Call it Hillary's Listening Tour 2.0 -- an updated version of her tactics during the 2000 campaign for a New York Senate seat.
But this time, she is doing more talking than listening.
At the San Francisco luncheon fundraiser and "conversation," Clinton delivered a speech, mostly about Iraq, for 21 minutes, then took seven questions on topics ranging from education to housing to health care to voter disenfranchisement.
The questions appeared unscripted, and elicited lengthy answers from Clinton, though they broke little ground.
She noted affordable housing is "disappearing fast" in places like San Francisco, and pledged to hold the line against what she said were Bush's attempts to further cut government programs for it.
On abortion, Clinton said the Bush administration has "taken their political positioning much further that we've ever seen before," and added she is pressing for legislation stressing pregnancy prevention.
The appearance before donors ensured an audience of 900 that was almost exclusively supportive, and elicited a true softball question.
"I want to thank you for running," one man said. "I think you're the most courageous and brightest and have the most experience to lead our country." What about her experience at the White House, he wondered, "most influences you to be able to lead our country out of these bad times?"
Clinton acknowledged her failed attempt to pass sweeping health care reform early in her husband's first term, then launched into a long overview of her education while first lady on "what we can do and how fast we can do it and how we have to keep committed."

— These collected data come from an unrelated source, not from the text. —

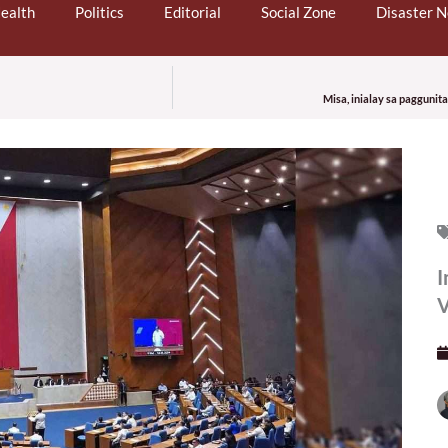
ealth
Politics
Editorial
Social Zone
Disaster 
Misa, inialay sa paggunit
I
V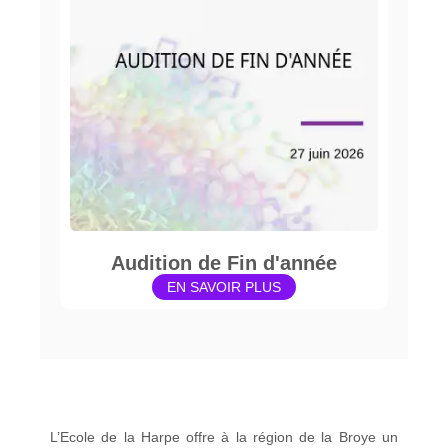
Audition de Fin d'année
EN SAVOIR PLUS
L’Ecole de la Harpe offre à la région de la Broye un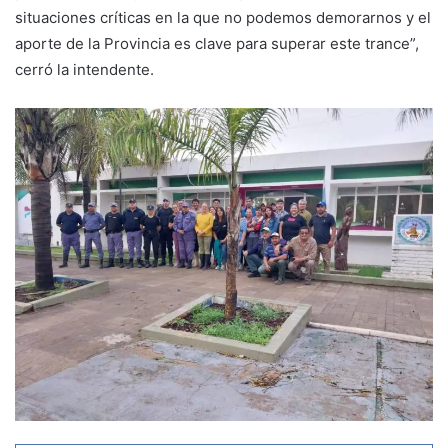
situaciones críticas en la que no podemos demorarnos y el
aporte de la Provincia es clave para superar este trance”,
cerró la intendente.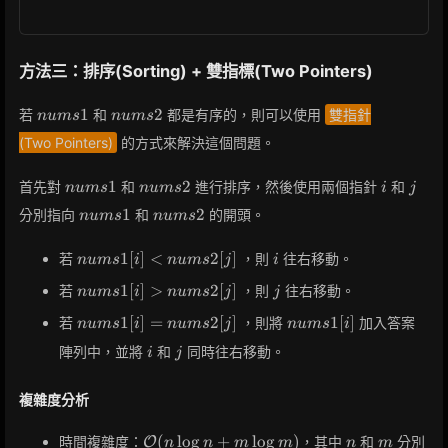
方法三：排序(Sorting) + 雙指標(Two Pointers)
nums1
nums2
1
2
若
和
都是有序的，則可以使用
雙指針
n
u
m
s
n
u
m
s
(Two Pointers)
的方式來解決這個問題。
nums1
nums2
i
j
1
2
首先對
和
進行排序，然後使用兩個指針
和
n
u
m
s
n
u
m
s
i
j
nums1
nums2
1
2
分別指向
和
的開頭。
n
u
m
s
n
u
m
s
nums1[i]
i
1
[
]
<
2
[
]
若
，則
往右移動。
n
u
m
s
i
n
u
m
s
j
i
<
nums1[i]
j
1
[
]
>
2
[
]
若
，則
往右移動。
n
u
m
s
i
n
u
m
s
j
j
nums2[j]
>
nums1[i]
nums1[i]
1
[
]
=
2
[
]
1
[
]
若
，則將
加入答案
n
u
m
s
i
n
u
m
s
j
n
u
m
s
i
nums2[j]
=
i
j
陣列中，並將
和
同時往右移動。
i
j
nums2[j]
複雜度分析
\mathcal{O}
n
m
(
lo
g
+
lo
g
)
時間複雜度：
，其中
和
分別
O
n
n
m
m
n
m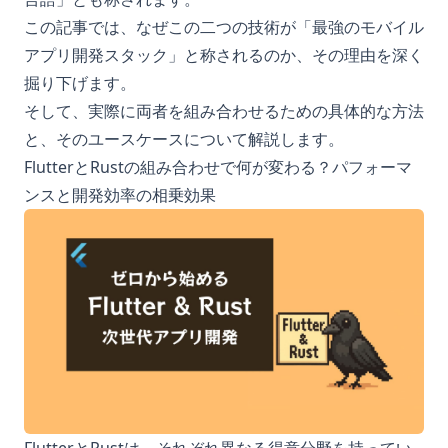
この記事では、なぜこの二つの技術が「最強のモバイル
アプリ開発スタック」と称されるのか、その理由を深く
掘り下げます。
そして、実際に両者を組み合わせるための具体的な方法
と、そのユースケースについて解説します。
FlutterとRustの組み合わせで何が変わる？パフォーマ
ンスと開発効率の相乗効果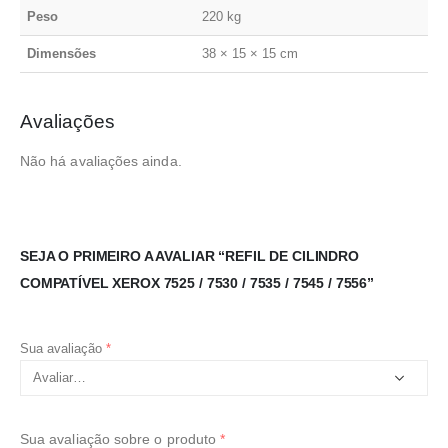
Peso
220 kg
Dimensões
38 × 15 × 15 cm
Avaliações
Não há avaliações ainda.
SEJA O PRIMEIRO A AVALIAR “REFIL DE CILINDRO
COMPATÍVEL XEROX 7525 / 7530 / 7535 / 7545 / 7556”
Sua avaliação
*
Sua avaliação sobre o produto
*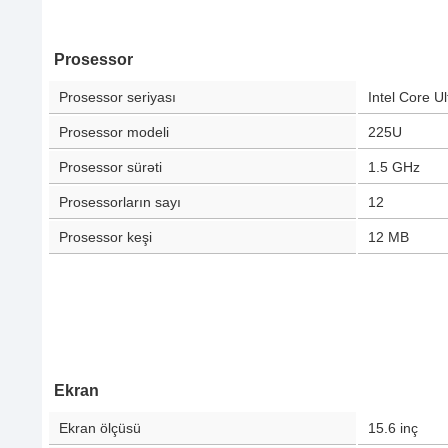
Prosessor
Prosessor seriyası
Intel Core Ul
Prosessor modeli
225U
Prosessor sürəti
1.5 GHz
Prosessorların sayı
12
Prosessor keşi
12 MB
Ekran
Ekran ölçüsü
15.6
inç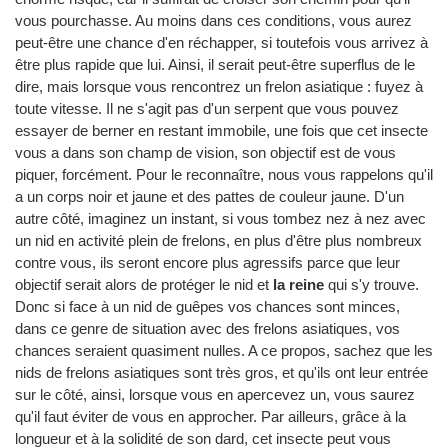
vous pourchasse. Au moins dans ces conditions, vous aurez
peut-être une chance d'en réchapper, si toutefois vous arrivez à
être plus rapide que lui. Ainsi, il serait peut-être superflus de le
dire, mais lorsque vous rencontrez un frelon asiatique : fuyez à
toute vitesse. Il ne s'agit pas d'un serpent que vous pouvez
essayer de berner en restant immobile, une fois que cet insecte
vous a dans son champ de vision, son objectif est de vous
piquer, forcément. Pour le reconnaître, nous vous rappelons qu'il
a un corps noir et jaune et des pattes de couleur jaune. D'un
autre côté, imaginez un instant, si vous tombez nez à nez avec
un nid en activité plein de frelons, en plus d'être plus nombreux
contre vous, ils seront encore plus agressifs parce que leur
objectif serait alors de protéger le nid et
la reine
qui s'y trouve.
Donc si face à un nid de guêpes vos chances sont minces,
dans ce genre de situation avec des frelons asiatiques, vos
chances seraient quasiment nulles. A ce propos, sachez que les
nids de frelons asiatiques sont très gros, et qu'ils ont leur entrée
sur le côté, ainsi, lorsque vous en apercevez un, vous saurez
qu'il faut éviter de vous en approcher. Par ailleurs, grâce à la
longueur et à la solidité de son dard, cet insecte peut vous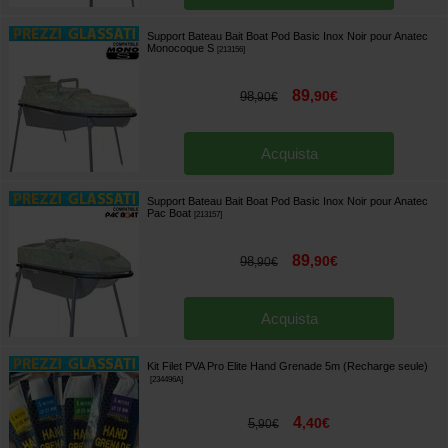
Support Bateau Bait Boat Pod Basic Inox Noir pour Anatec
Monocoque S
[
213156
]
89
,
90
€
98
,
90
€
Acquista
Support Bateau Bait Boat Pod Basic Inox Noir pour Anatec
Pac Boat
[
213157
]
89
,
90
€
98
,
90
€
Acquista
Kit Filet PVA Pro Elite Hand Grenade 5m (Recharge seule)
[
234496A
]
4
,
40
€
5
,
90
€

Unlike her husband, who famously strayed from his lectern to roam audiences like Oprah Winfrey, Sen. Clinton stays largely static. Like a hitter in the batter's box, she stands, hands clasped, pivoting only to take questions from audience members scattered throughout the hall.
Like her husband, however, she runs late -- 23 minutes on Friday.
And like Bush, the senator shook hands and took pictures with the biggest donors behind closed doors.
Most of Clinton's "conversations" have not been fundraisers. In Iowa and New Hampshire, anyone could get a ticket from a local campaign office or affiliated group, Singer said.
The Bay Area attendees donated from $250 up to the legal maximum of $4,600 to attend, and received box lunches for their checks.
Several protesters did manage to get in and briefly disrupted the event. Five were arrested and charged with disturbing a meeting.
Thank God my office moved last May. Otherwise I would have been in the next building over from the Cow and would have had to cover my ears most of the afternoon to stop the sound of her shrilling.